Damon Knight once said “science fiction is what I point at when I say the words.” Going back and looking at the best of the field, that has always been true.
So what are the issues?
In my opinion, nothing that has anything to do with the stories being written and published other than by extension. Unfortunate as it may be, the criticisms being leveled seem to come back to who is writing them and what they are writing about that contradicts a preferred cultural narrative. (When I hear criticism of a novel that for all intents and purposes is exactly the kind of work being argued for that it is bad SF because it is supposedly a social justice novel, when it is not, and the only things that separate it from the preferred model is a pronoun shift and sexual ambiguities, I cannot but conclude that the criticism is entirely a reaction to a perceived threat to a present-day norm which is not even being called into question within the novel. Transference, anyone?) And not even that so much as what stories are winning awards, which is an especially small aspect of the larger project.

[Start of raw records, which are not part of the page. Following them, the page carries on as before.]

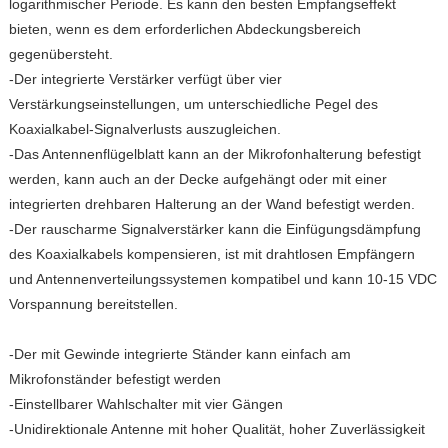
logarithmischer Periode. Es kann den besten Empfangseffekt
bieten, wenn es dem erforderlichen Abdeckungsbereich
gegenübersteht.
-Der integrierte Verstärker verfügt über vier
Verstärkungseinstellungen, um unterschiedliche Pegel des
Koaxialkabel-Signalverlusts auszugleichen.
-Das Antennenflügelblatt kann an der Mikrofonhalterung befestigt
werden, kann auch an der Decke aufgehängt oder mit einer
integrierten drehbaren Halterung an der Wand befestigt werden.
-Der rauscharme Signalverstärker kann die Einfügungsdämpfung
des Koaxialkabels kompensieren, ist mit drahtlosen Empfängern
und Antennenverteilungssystemen kompatibel und kann 10-15 VDC
Vorspannung bereitstellen.
-Der mit Gewinde integrierte Ständer kann einfach am
Mikrofonständer befestigt werden
-Einstellbarer Wahlschalter mit vier Gängen
-Unidirektionale Antenne mit hoher Qualität, hoher Zuverlässigkeit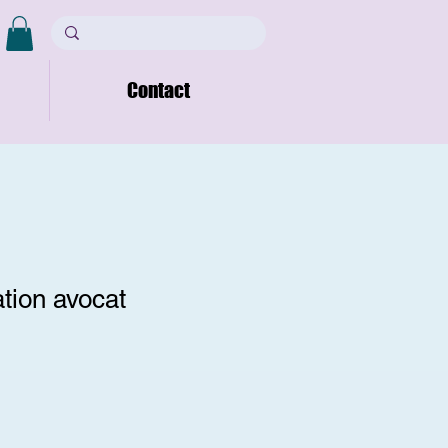
Contact
ation avocat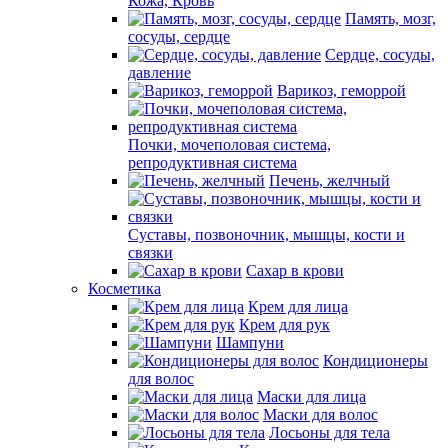
Кожа, Кровь
Память, мозг,
сосуды, сердце
Сердце, сосуды,
давление
Варикоз, геморрой
Почки, мочеполовая система,
репродуктивная система
Печень, желчный
Суставы, позвоночник, мышцы, кости и
связки
Сахар в крови
Косметика
Крем для лица
Крем для рук
Шампуни
Кондиционеры
для волос
Маски для лица
Маски для волос
Лосьоны для тела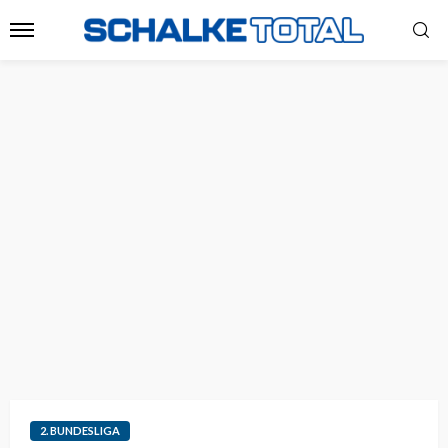
2. BUNDESLIGA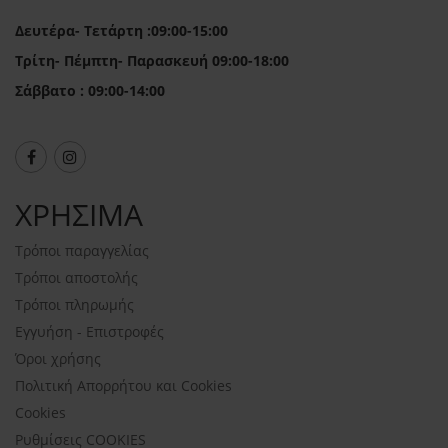
Δευτέρα- Τετάρτη :09:00-15:00
Τρίτη- Πέμπτη- Παρασκευή 09:00-18:00
Σάββατο : 09:00-14:00
ΧΡΗΣΙΜΑ
Τρόποι παραγγελίας
Τρόποι αποστολής
Τρόποι πληρωμής
Εγγυήση - Επιστροφές
Όροι χρήσης
Πολιτική Απορρήτου και Cookies
Cookies
Ρυθμίσεις COOKIES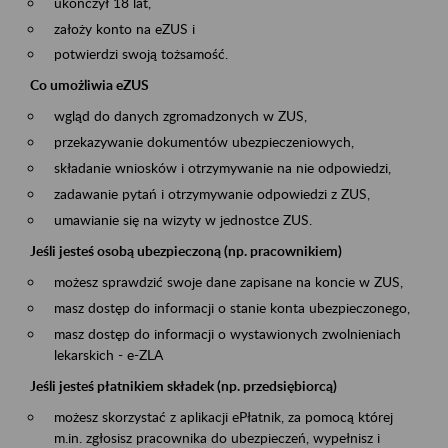
ukończył 18 lat,
założy konto na eZUS i
potwierdzi swoją tożsamość.
Co umożliwia eZUS
wgląd do danych zgromadzonych w ZUS,
przekazywanie dokumentów ubezpieczeniowych,
składanie wniosków i otrzymywanie na nie odpowiedzi,
zadawanie pytań i otrzymywanie odpowiedzi z ZUS,
umawianie się na wizyty w jednostce ZUS.
Jeśli jesteś osobą ubezpieczoną (np. pracownikiem)
możesz sprawdzić swoje dane zapisane na koncie w ZUS,
masz dostęp do informacji o stanie konta ubezpieczonego,
masz dostęp do informacji o wystawionych zwolnieniach
lekarskich - e-ZLA
Jeśli jesteś płatnikiem składek (np. przedsiębiorcą)
możesz skorzystać z aplikacji ePłatnik, za pomocą której
m.in. zgłosisz pracownika do ubezpieczeń, wypełnisz i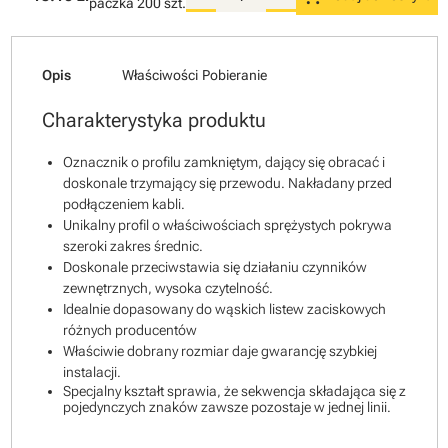
paczka
200 szt.
Opis
Właściwości
Pobieranie
Charakterystyka produktu
Oznacznik o profilu zamkniętym, dający się obracać i
doskonale trzymający się przewodu. Nakładany przed
podłączeniem kabli.
Unikalny profil o właściwościach sprężystych pokrywa
szeroki zakres średnic.
Doskonale przeciwstawia się działaniu czynników
zewnętrznych, wysoka czytelność.
Idealnie dopasowany do wąskich listew zaciskowych
różnych producentów
Właściwie dobrany rozmiar daje gwarancję szybkiej
instalacji.
Specjalny kształt sprawia, że sekwencja składająca się z
pojedynczych znaków zawsze pozostaje w jednej linii.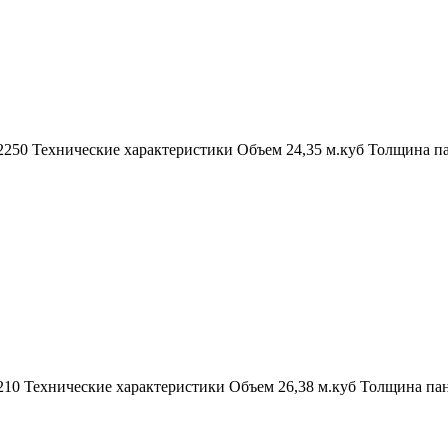
-2250 Технические характеристики Объем 24,35 м.куб Толщина 
2210 Технические характеристики Объем 26,38 м.куб Толщина п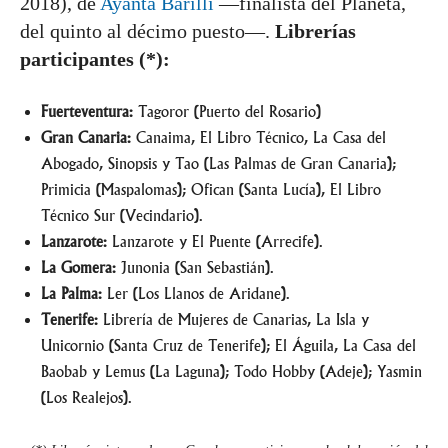
2018), de
Ayanta Barilli
—finalista del Planeta,
del quinto al décimo puesto—.
Librerías
participantes (*):
Fuerteventura:
Tagoror (Puerto del Rosario)
Gran Canaria:
Canaima, El Libro Técnico, La Casa del
Abogado, Sinopsis y Tao (Las Palmas de Gran Canaria);
Primicia (Maspalomas); Ofican (Santa Lucía), El Libro
Técnico Sur (Vecindario).
Lanzarote:
Lanzarote y El Puente (Arrecife).
La Gomera:
Junonia (San Sebastián).
La Palma:
Ler (Los Llanos de Aridane).
Tenerife:
Librería de Mujeres de Canarias, La Isla y
Unicornio (Santa Cruz de Tenerife); El Águila, La Casa del
Baobab y Lemus (La Laguna); Todo Hobby (Adeje); Yasmin
(Los Realejos).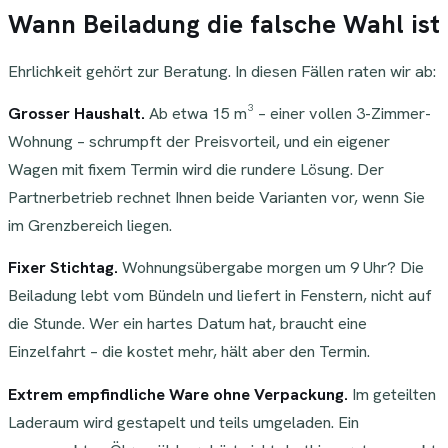
Wann Beiladung die falsche Wahl ist
Ehrlichkeit gehört zur Beratung. In diesen Fällen raten wir ab:
Grosser Haushalt.
Ab etwa 15 m³ – einer vollen 3-Zimmer-
Wohnung – schrumpft der Preisvorteil, und ein eigener
Wagen mit fixem Termin wird die rundere Lösung. Der
Partnerbetrieb rechnet Ihnen beide Varianten vor, wenn Sie
im Grenzbereich liegen.
Fixer Stichtag.
Wohnungsübergabe morgen um 9 Uhr? Die
Beiladung lebt vom Bündeln und liefert in Fenstern, nicht auf
die Stunde. Wer ein hartes Datum hat, braucht eine
Einzelfahrt – die kostet mehr, hält aber den Termin.
Extrem empfindliche Ware ohne Verpackung.
Im geteilten
Laderaum wird gestapelt und teils umgeladen. Ein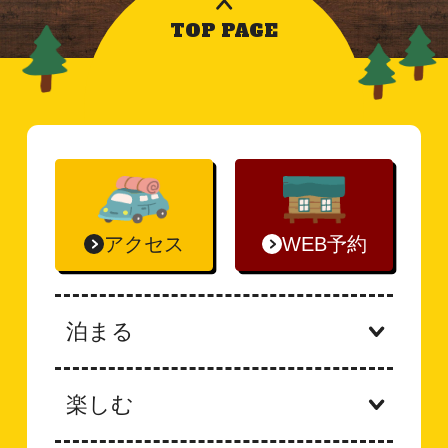
TOP PAGE
アクセス
WEB予約
泊まる
楽しむ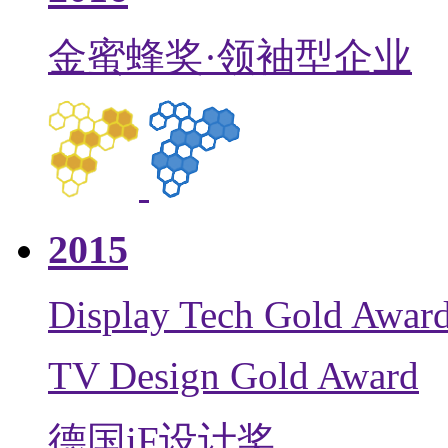
金蜜蜂奖·领袖型企业
2015
Display Tech Gold Awar
TV Design Gold Award
德国iF设计奖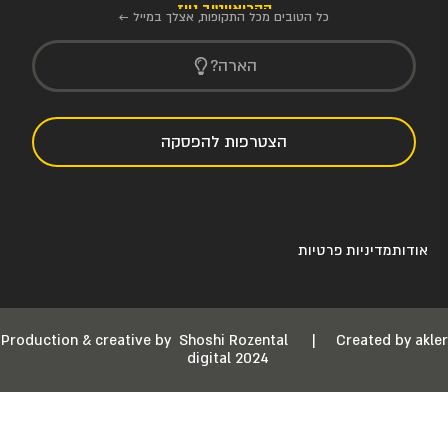
הקריאייטיב ניוז
כל הטובים מכל התקופות, אצלך במייל ←
הארה?
הצטרפות להפסקה
אודות
מדיניות פרטיות
Production & creative by
Shoshi Rozental
|
Created by akler
digital 2024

At the end of the day, the “snowflakes” would appear to be those who are reacting to stories that criticize the Golden Age cultural assumptions, not the writers of those stories, nor, in my experience, those rewarding said stories. These stories are talking about matters at hand in new ways and leveling criticisms at issues. Their detractors seem more concerned with who is writing them. I do recall a tradition in SF of writing stories in response. I wonder what happened to that?
Of course, that presupposes a good story.